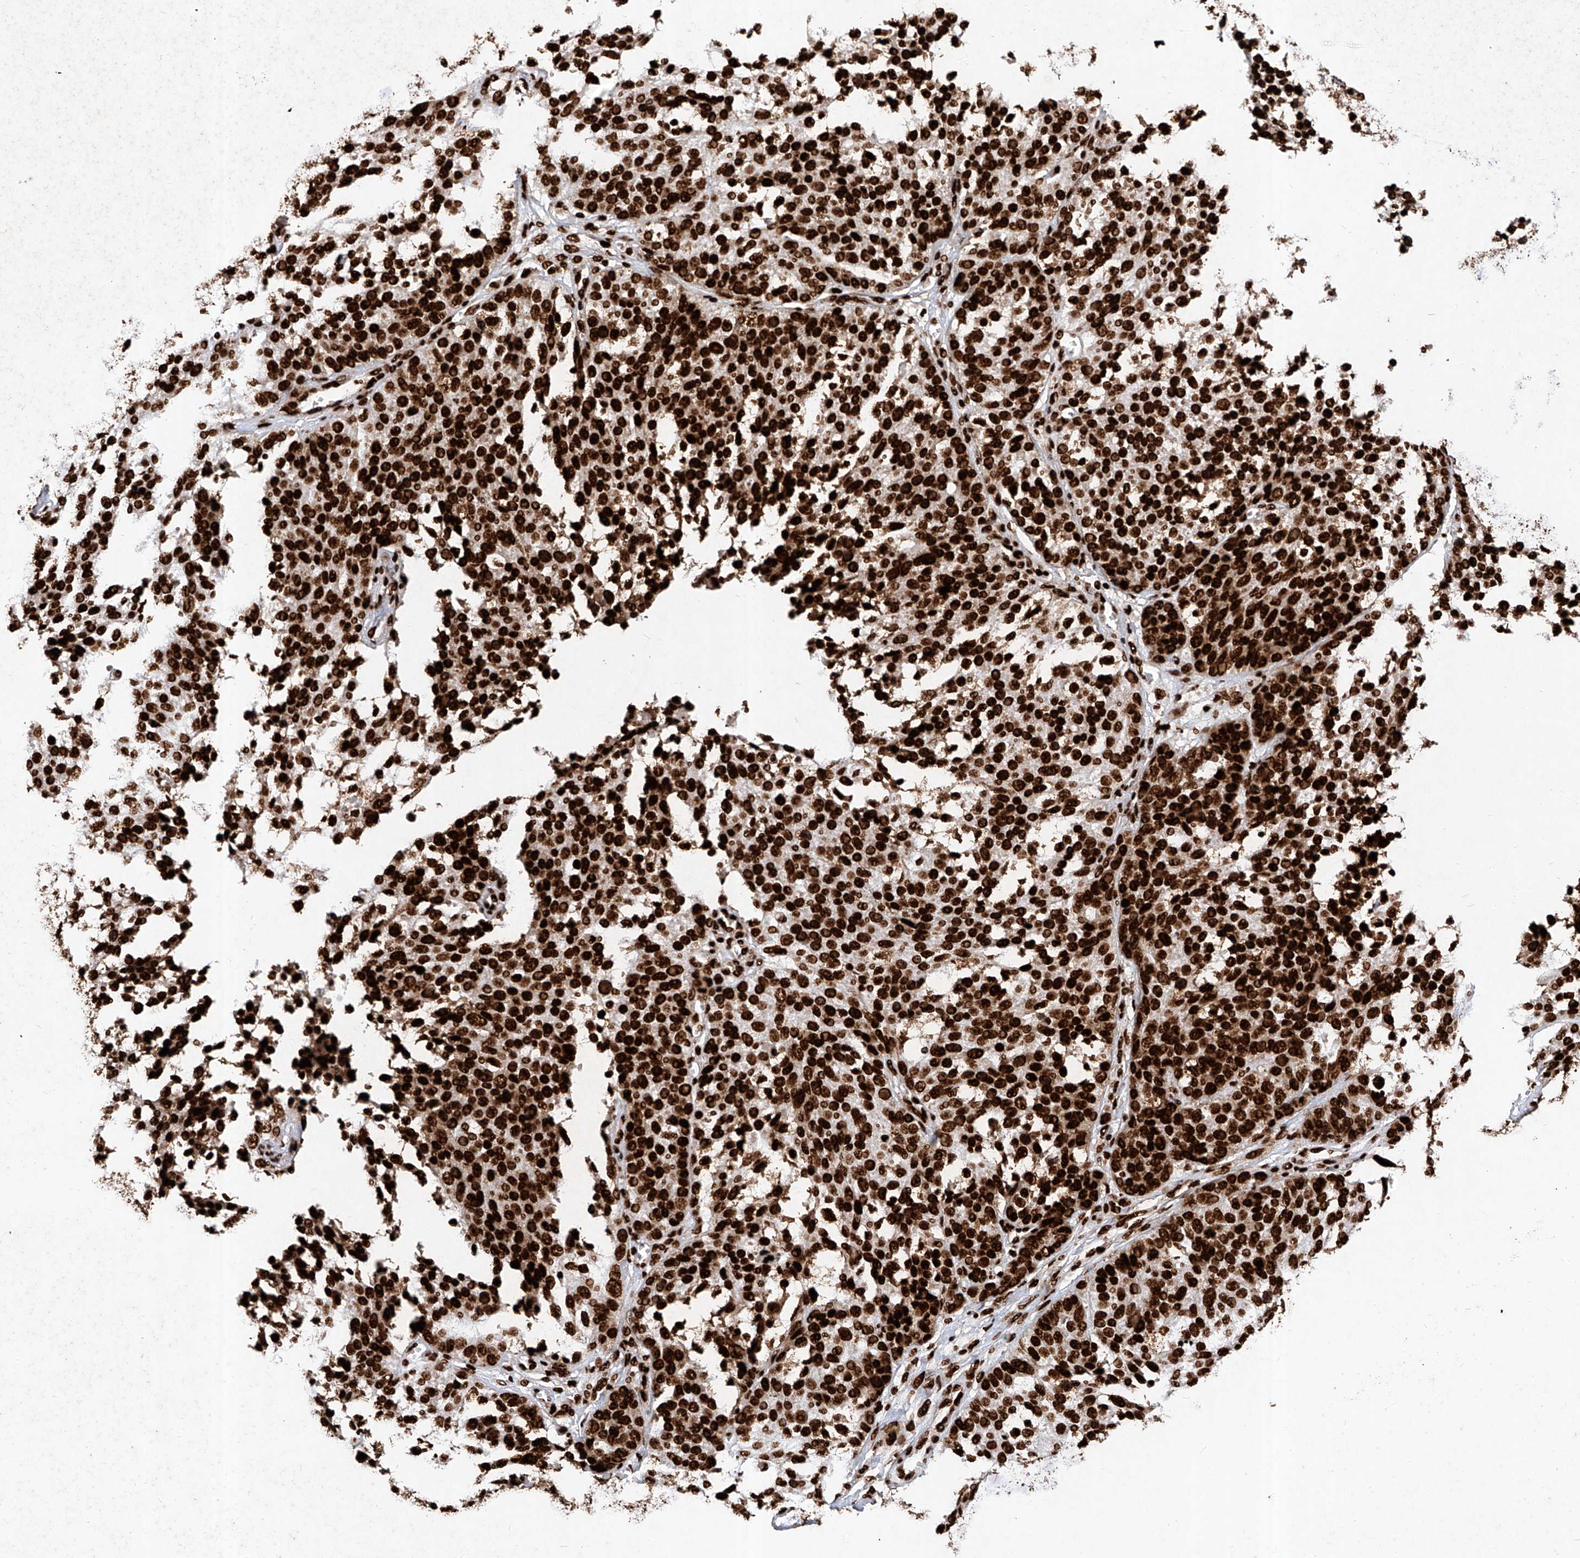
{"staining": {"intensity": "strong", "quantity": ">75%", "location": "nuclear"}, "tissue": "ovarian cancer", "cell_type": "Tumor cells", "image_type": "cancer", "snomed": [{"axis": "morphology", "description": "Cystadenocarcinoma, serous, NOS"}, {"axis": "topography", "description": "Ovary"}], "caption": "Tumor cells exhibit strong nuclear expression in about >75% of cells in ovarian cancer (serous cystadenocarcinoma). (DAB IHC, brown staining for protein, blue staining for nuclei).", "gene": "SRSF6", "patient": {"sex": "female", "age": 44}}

...

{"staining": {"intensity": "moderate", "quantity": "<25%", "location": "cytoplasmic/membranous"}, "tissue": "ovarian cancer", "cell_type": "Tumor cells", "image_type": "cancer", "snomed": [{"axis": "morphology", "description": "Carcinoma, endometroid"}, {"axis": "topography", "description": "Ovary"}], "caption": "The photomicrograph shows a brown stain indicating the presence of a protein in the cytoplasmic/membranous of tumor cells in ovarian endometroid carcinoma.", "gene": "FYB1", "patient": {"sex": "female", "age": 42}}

* * *

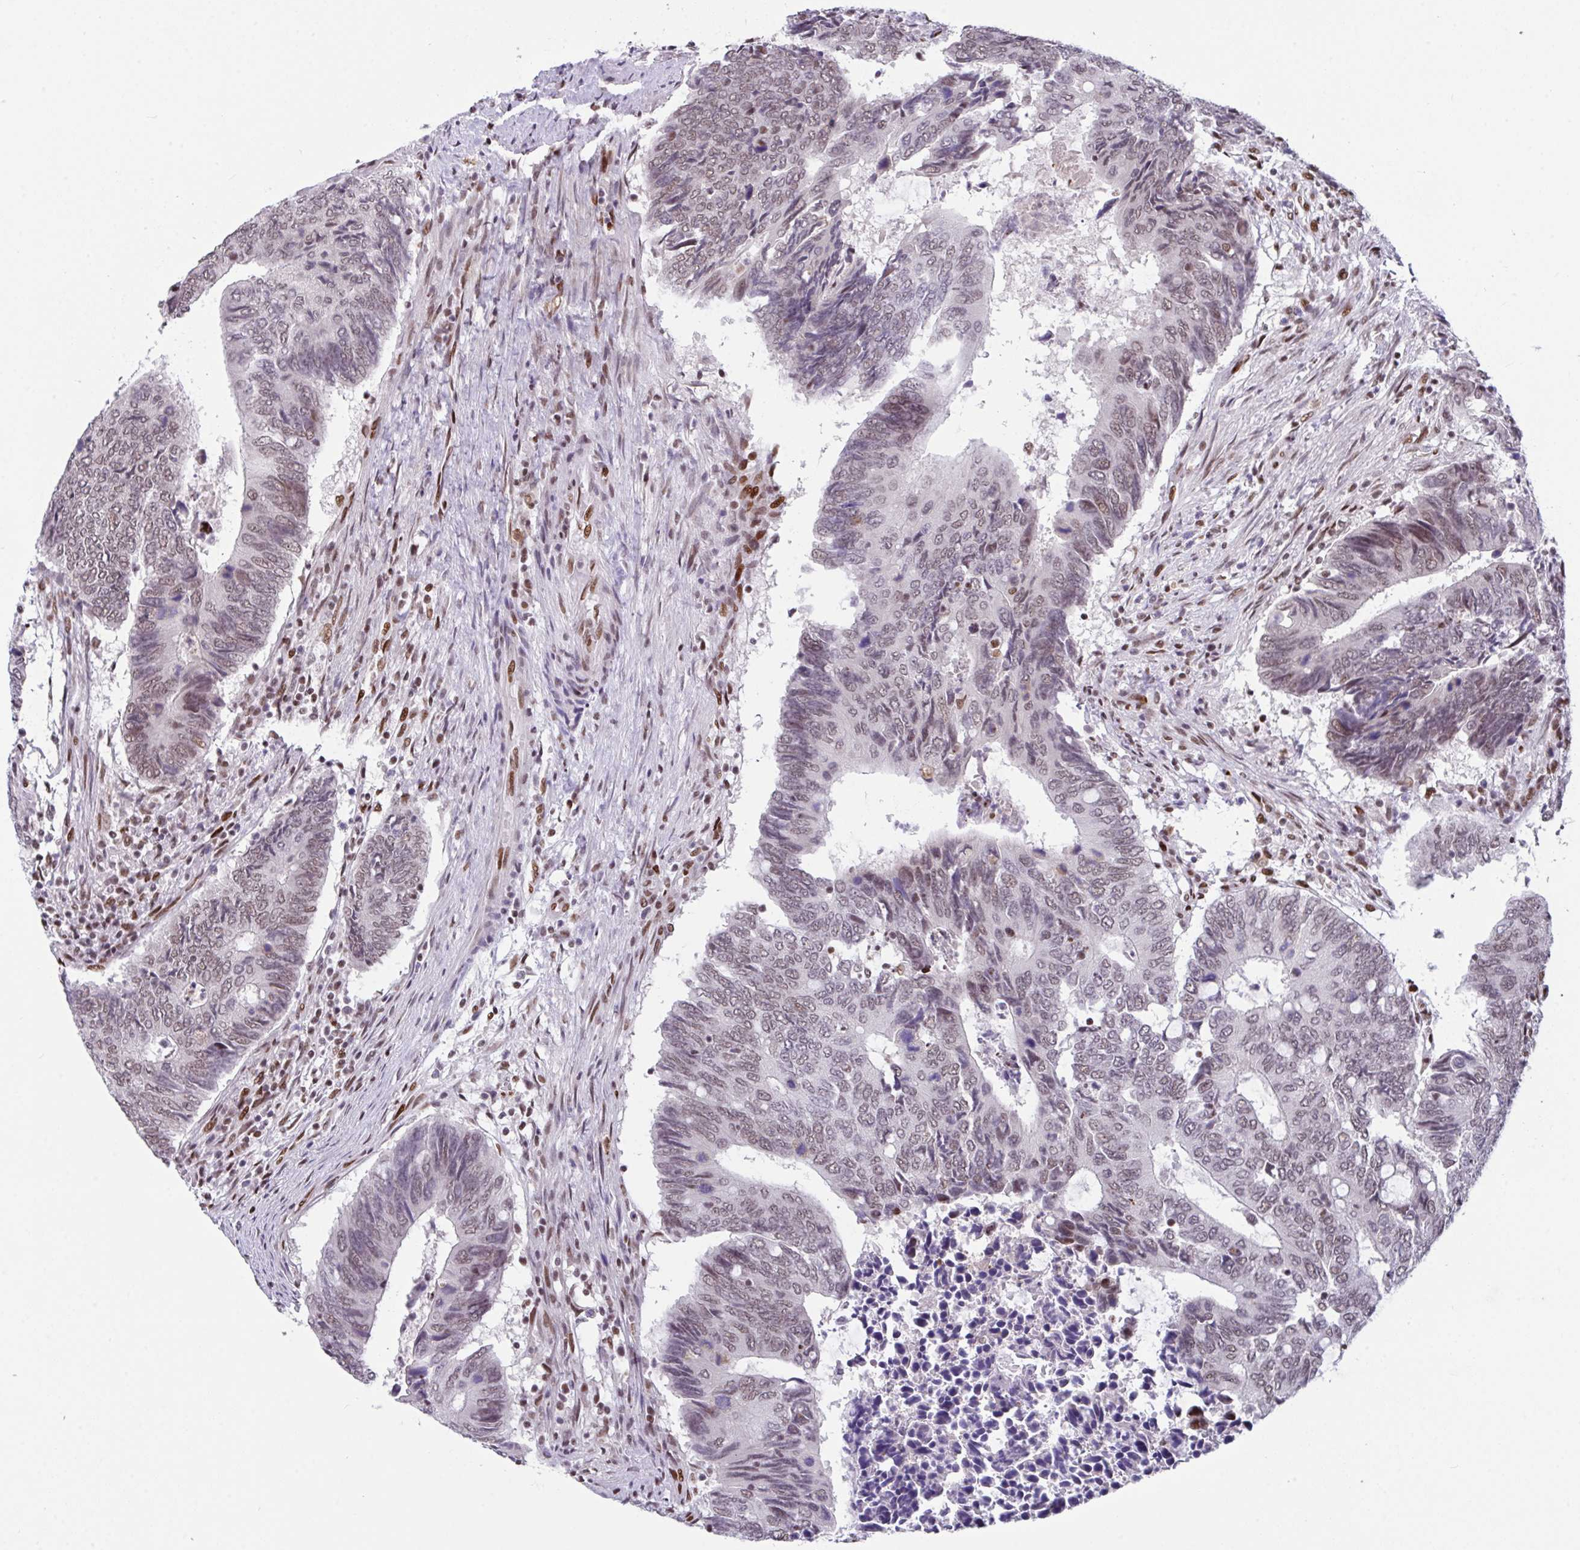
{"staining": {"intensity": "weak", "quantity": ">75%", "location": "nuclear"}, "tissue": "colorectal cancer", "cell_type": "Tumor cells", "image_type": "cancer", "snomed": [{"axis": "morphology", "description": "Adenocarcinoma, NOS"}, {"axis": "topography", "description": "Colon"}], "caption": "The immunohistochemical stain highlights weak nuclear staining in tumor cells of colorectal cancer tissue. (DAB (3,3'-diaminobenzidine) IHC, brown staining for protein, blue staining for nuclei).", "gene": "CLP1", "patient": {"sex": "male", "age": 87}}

## Task objective:
Across all the records above, find each line with "ovarian" in it and copy it.

## Solution to this exercise:
{"staining": {"intensity": "strong", "quantity": ">75%", "location": "nuclear"}, "tissue": "ovarian cancer", "cell_type": "Tumor cells", "image_type": "cancer", "snomed": [{"axis": "morphology", "description": "Cystadenocarcinoma, serous, NOS"}, {"axis": "topography", "description": "Ovary"}], "caption": "Tumor cells exhibit strong nuclear expression in about >75% of cells in ovarian cancer (serous cystadenocarcinoma). (DAB IHC, brown staining for protein, blue staining for nuclei).", "gene": "SRSF6", "patient": {"sex": "female", "age": 44}}
{"staining": {"intensity": "moderate", "quantity": "<25%", "location": "cytoplasmic/membranous"}, "tissue": "ovarian cancer", "cell_type": "Tumor cells", "image_type": "cancer", "snomed": [{"axis": "morphology", "description": "Carcinoma, endometroid"}, {"axis": "topography", "description": "Ovary"}], "caption": "The photomicrograph shows a brown stain indicating the presence of a protein in the cytoplasmic/membranous of tumor cells in ovarian endometroid carcinoma.", "gene": "FYB1", "patient": {"sex": "female", "age": 42}}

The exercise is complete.